Mohamed Ben Ab-delkader, le caravanier, est venu par piste aux longues étapes de Timmimoun à Ain-Tleïa, oasis à la source jaune. Il était monté sur sa chamelle blanche et, à sa selle, étaient attachées les longes de son bourricot et de son chameau noir, tous deux lourdement chargés de couffins de belles dattes jaunes, sa seule fortune.
Mohamed le Targui appartient à la grande tribu des Aouelliminden. Âgé de trente ans à peine, il aurait pu se joindre à la caravane annuelle qui partait quelques jours après. Mais il a préféré voyager seul dans les grandes dunes d’Adrar et de Béni-Abbès. Mohamed est profondément croyant ; jamais il n’a entendu parler de Jésus de Nazareth, mais chaque soir, à la halte, il descend de sa chamelle et se prosterne sur le sable, adorant Dieu le Tout-Puissant.
La nuit venue, il abreuve ses animaux ; de sa grande « tassouffra » en cuir, il retire aussi l’orge et l’avoine qu’il leur donne en leur parlant doucement, car Mohamed aime ses bêtes, ses seuls compagnons dans ce désert immense. Lui-même se nourrit frugalement d’une poignée de dattes sèches, arrosée d’une tasse brûlante de thé à la menthe sucré, la boisson nationale des nomades. Puis il se roule dans son burnous brun et s’endort sous le ciel constellé d’étoiles près du ventre chaud de ses animaux.
Après de longues journées dans les sables mouvants, il a dépassé Taghit, Kenadsa la ville sainte, et Colomb-Béchar la neuve. Enfin, poursuivant sa route au pas lent de ses bêtes, il a atteint la longue hammada rocheuse de Djenien Bou Rezgt, celle qui indique que désormais le domaine du désert est bien terminé, celle aussi où les animaux des nomades doivent subir la douloureuse épreuve des arêtes du chemin, aiguës et coupantes.

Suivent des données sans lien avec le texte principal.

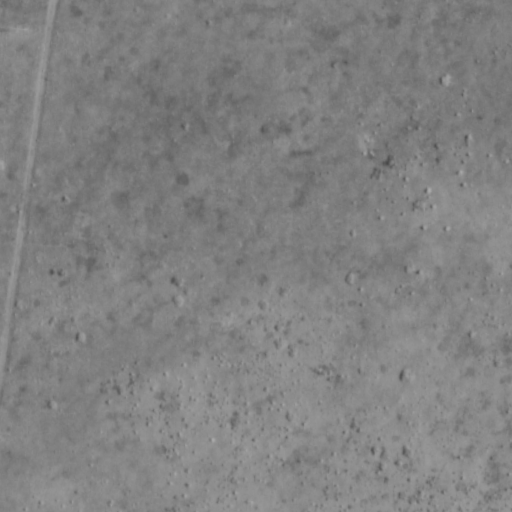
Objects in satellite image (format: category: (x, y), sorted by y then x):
power tower: (22, 28)
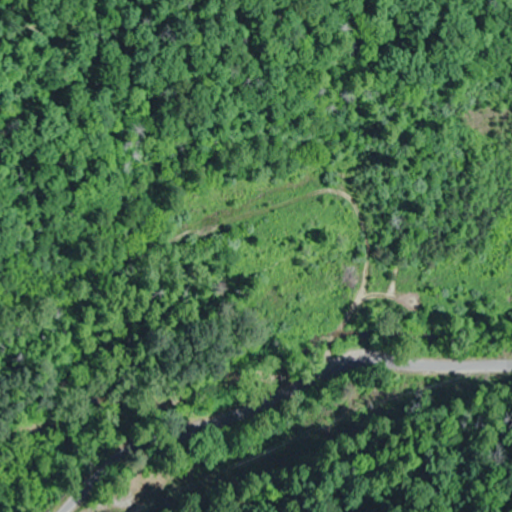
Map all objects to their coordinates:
road: (277, 401)
building: (159, 496)
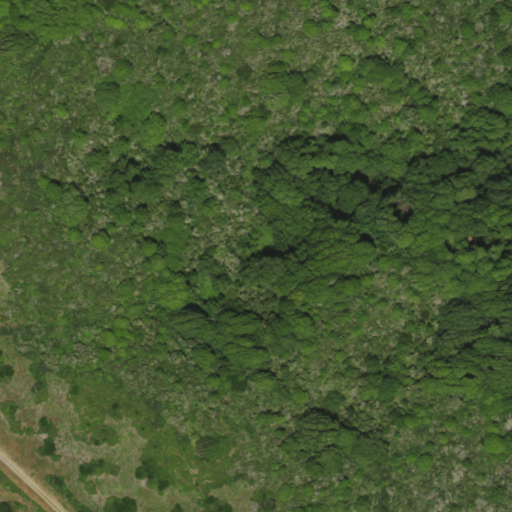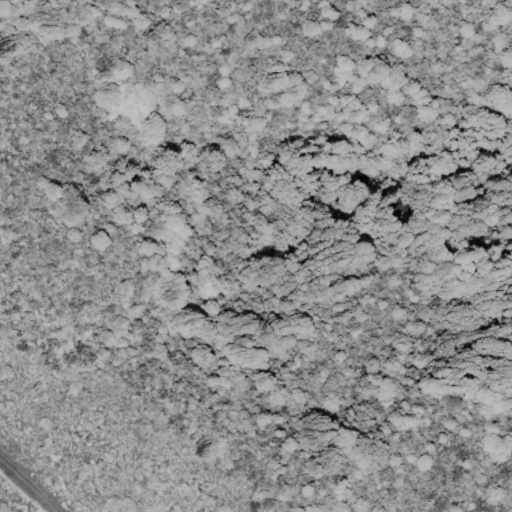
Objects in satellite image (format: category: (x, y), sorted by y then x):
road: (35, 480)
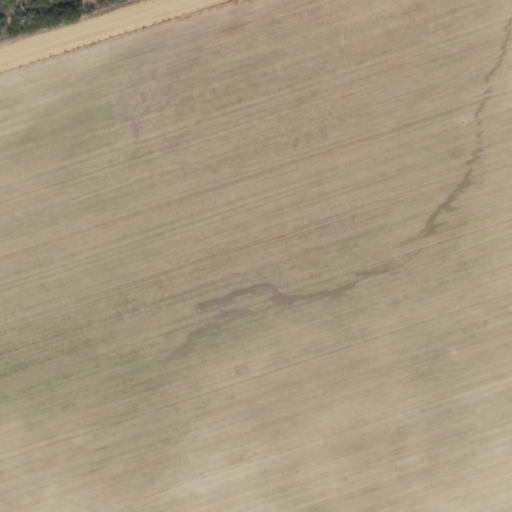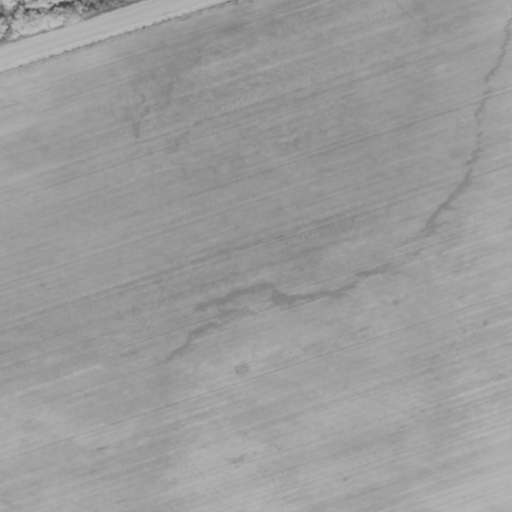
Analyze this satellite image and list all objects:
road: (78, 25)
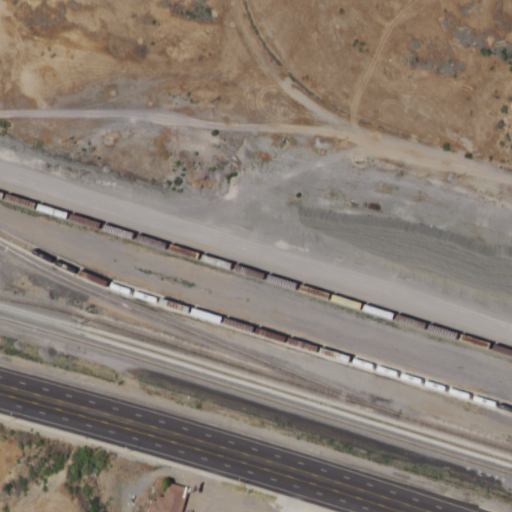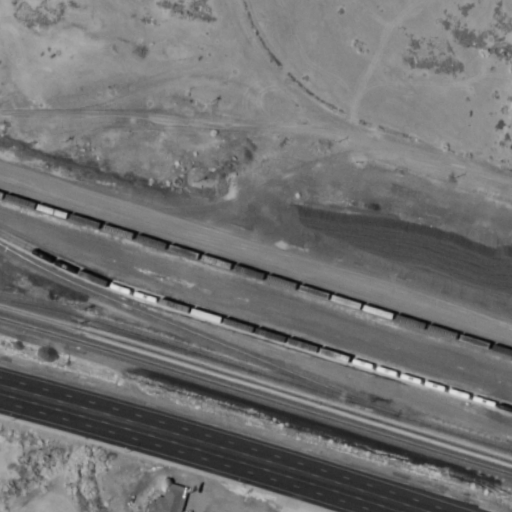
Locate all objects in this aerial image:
road: (349, 120)
railway: (256, 272)
railway: (186, 329)
railway: (252, 329)
railway: (256, 370)
railway: (256, 382)
railway: (256, 394)
road: (209, 447)
building: (167, 499)
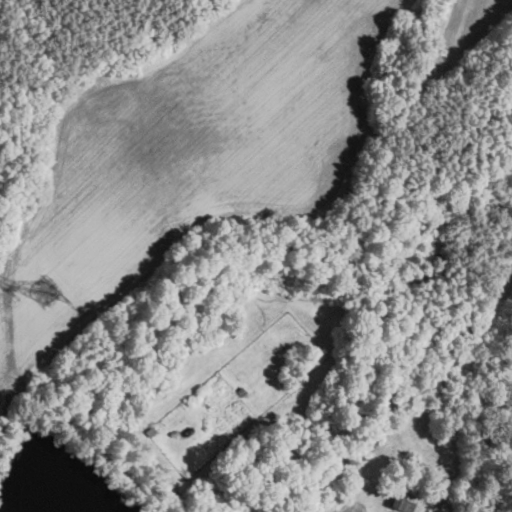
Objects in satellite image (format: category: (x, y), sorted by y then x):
power tower: (44, 290)
building: (402, 503)
building: (434, 511)
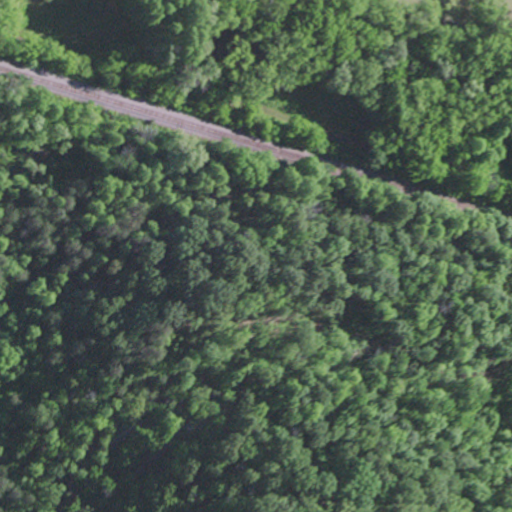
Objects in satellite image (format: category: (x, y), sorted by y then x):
railway: (256, 142)
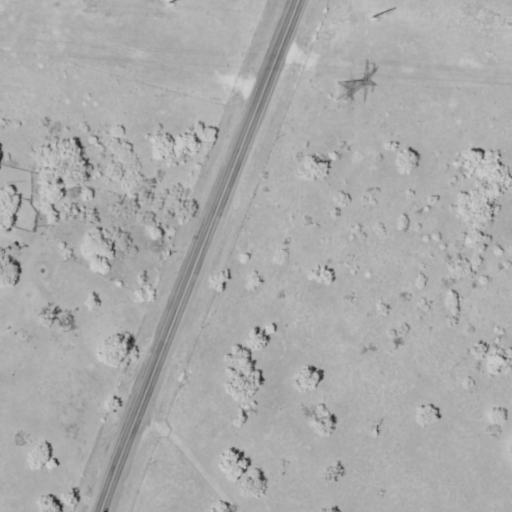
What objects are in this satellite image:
power tower: (341, 90)
road: (200, 255)
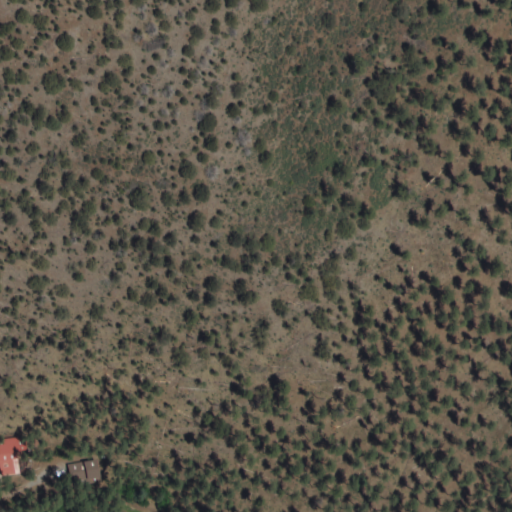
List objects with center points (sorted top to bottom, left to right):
building: (9, 456)
building: (85, 472)
road: (500, 496)
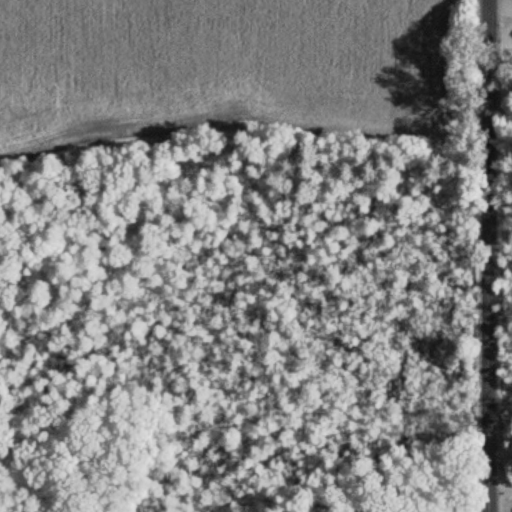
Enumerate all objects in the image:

Enfin, trois jours après, au couchant, voici qu’il aperçoit devant lui les coupoles blanches et le minaret du ksar d’Ain-Tleïa. Le minaret resplendit sous les derniers rayons du couchant. Le muezzin, ainsi que le nomment les fidèles, appelle à la prière : Mohamed se prosterne. Près du minaret s’élève un autre monument, surmonté d’une croix. Le Targui connaît aussi ce lieu de prière : c’est celui d’un marabout-roumi (un blanc) venu là il y a quelques années. Le père de Mohamed a connu un semblable marabout-roumi qui, durant sa vie, a sans cesse séjourné entre Béni-Abbès et Tamanrasset, où il repose au cœur du pays Targui ; il lui a raconté la sainteté de vie de cet homme et de ses semblables. Aussi, Mohamed respecte-t-il beaucoup ces hommes, qui n’ont pas la même religion que lui, mais qui prient tout le temps le Dieu Infini, et vivent si pieusement.
La nuit tombée, Mohamed campe seul, un peu à l’écart de la ville, aux abords du village nègre. Il a ramassé quelque bois mort pour son feu, et décharge déjà ses bêtes, quand une brûlure violente à son talon lui arrache un cri de douleur ; il se retourne : un gros scorpion noir, dérangé par le Targui dans son sommeil, vient de le piquer. Un coup de pierre écrase la bête malfaisante, mais la douleur force Mohamed à s’asseoir, tant elle est forte. Il connaît les scorpions noirs ce sont les plus dangereux et les plus venimeux. Aussi, avec son couteau bien aiguisé n’hésite-t-il pas à essayer d’inciser sa blessure pour la faire saigner et la désinfecter. Mais ce remède primitif est sans effet : sa plaie ouverte le fait encore plus souffrir et son pied enfle déjà rapidement.